2021 senior report shows lower poverty, less food insecurity and more vaccines for Virginia
ROANOKE, Va. (WDBJ) - The Virginia senior report put together by the United Health Foundation is in its ninth year.
Officials receive data for more than 49 measures of health from environment to clinical care received.
Virginia saw lower rates of poverty, less food insecurity, a low prevalence of excessive drinking and more seniors who got vaccinated against pneumonia.
Some challenges include increasing mental and behavioral health issues using drugs, higher rates of suicide and more seniors in mental distress.
“Social isolation is defined in seniors for those who are never married, widowed, living alone, living in poverty or living with a disability, and we can expect that got worse with the pandemic. Although this year’s report doesn’t have that data, subsequent years we will see that.”
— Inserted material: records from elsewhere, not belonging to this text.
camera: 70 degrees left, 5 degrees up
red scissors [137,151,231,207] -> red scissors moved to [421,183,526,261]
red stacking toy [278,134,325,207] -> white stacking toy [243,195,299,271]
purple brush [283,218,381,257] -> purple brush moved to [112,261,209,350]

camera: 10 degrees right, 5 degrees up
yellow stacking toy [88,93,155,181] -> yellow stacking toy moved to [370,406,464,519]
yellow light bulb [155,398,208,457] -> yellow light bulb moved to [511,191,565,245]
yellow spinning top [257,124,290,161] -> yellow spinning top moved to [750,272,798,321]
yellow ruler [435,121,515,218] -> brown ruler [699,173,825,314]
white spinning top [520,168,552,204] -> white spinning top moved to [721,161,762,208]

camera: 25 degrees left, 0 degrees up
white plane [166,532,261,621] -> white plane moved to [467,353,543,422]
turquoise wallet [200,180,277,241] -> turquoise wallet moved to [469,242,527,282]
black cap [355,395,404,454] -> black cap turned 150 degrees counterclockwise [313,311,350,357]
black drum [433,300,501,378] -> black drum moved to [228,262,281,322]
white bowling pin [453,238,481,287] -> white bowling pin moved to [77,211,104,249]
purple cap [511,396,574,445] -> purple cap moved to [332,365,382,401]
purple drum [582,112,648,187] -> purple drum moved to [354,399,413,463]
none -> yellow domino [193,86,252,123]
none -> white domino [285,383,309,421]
Health officials say the state can improve with getting more home healthcare workers, especially to help seniors living with multiple chronic conditions.
The America’s Health Rankings 2021 Senior Report highlights the pre-COVID public health realities and identifies that Virginia is doing fairly well related to the health of older adults across the state.
In Virginia, the 2021 Senior Report finds:
· Virginia seniors experience low rates of poverty, and the state ranks 4th best in the country related to seniors faced with food insecurity
· Across the state, there is a low prevalence for excessive drinking among seniors
· Virginia ranks 39th in the country for the quality of its nursing homes
· Multiple chronic conditions increased 12% between 2010 and 2018 from 35.5% to 39.8% of Medicare beneficiaries ages 65+
· Virginia struggles with access to home health care services, ranking 32nd in the nation with 114 workers per 1,000 individuals aged 65+ with a disability
Understanding the health of our nation’s seniors is especially important as our country continues to respond to COVID-19. America’s Health Rankings highlights 49 measures of population health, examining the impact that social, economic and environmental factors have on overall health. The report was developed in partnership with the Gerontological Advanced Practice Nurses Association (GAPNA).
Key National Findings
· Seniors faced increasing mental/behavioral health challenges: Leading up to the pandemic, seniors experienced a number of worsening behavioral health outcomes – including a 39% increase in drug deaths and a 3% increase in suicide between 2014-2016 and 2017-2019 and an 11% increase in frequent mental distress from 2016-2019. Before the pandemic, the risk of social isolation for seniors in a given state was correlated with higher rates of frequent mental distress.
· Measured improvements in clinical care: Prior to the pandemic, seniors across the country experienced improvements in clinical care factors – including a 13% increase in geriatric providers. Flu vaccinations among seniors rose 6% between 2017 and 2019.
· Disparities by geography, race/ethnicity and other factors persist: Health improvements for older adults were not experienced equally across the country, with populations in rural states and certain racial and ethnic populations facing greater challenges.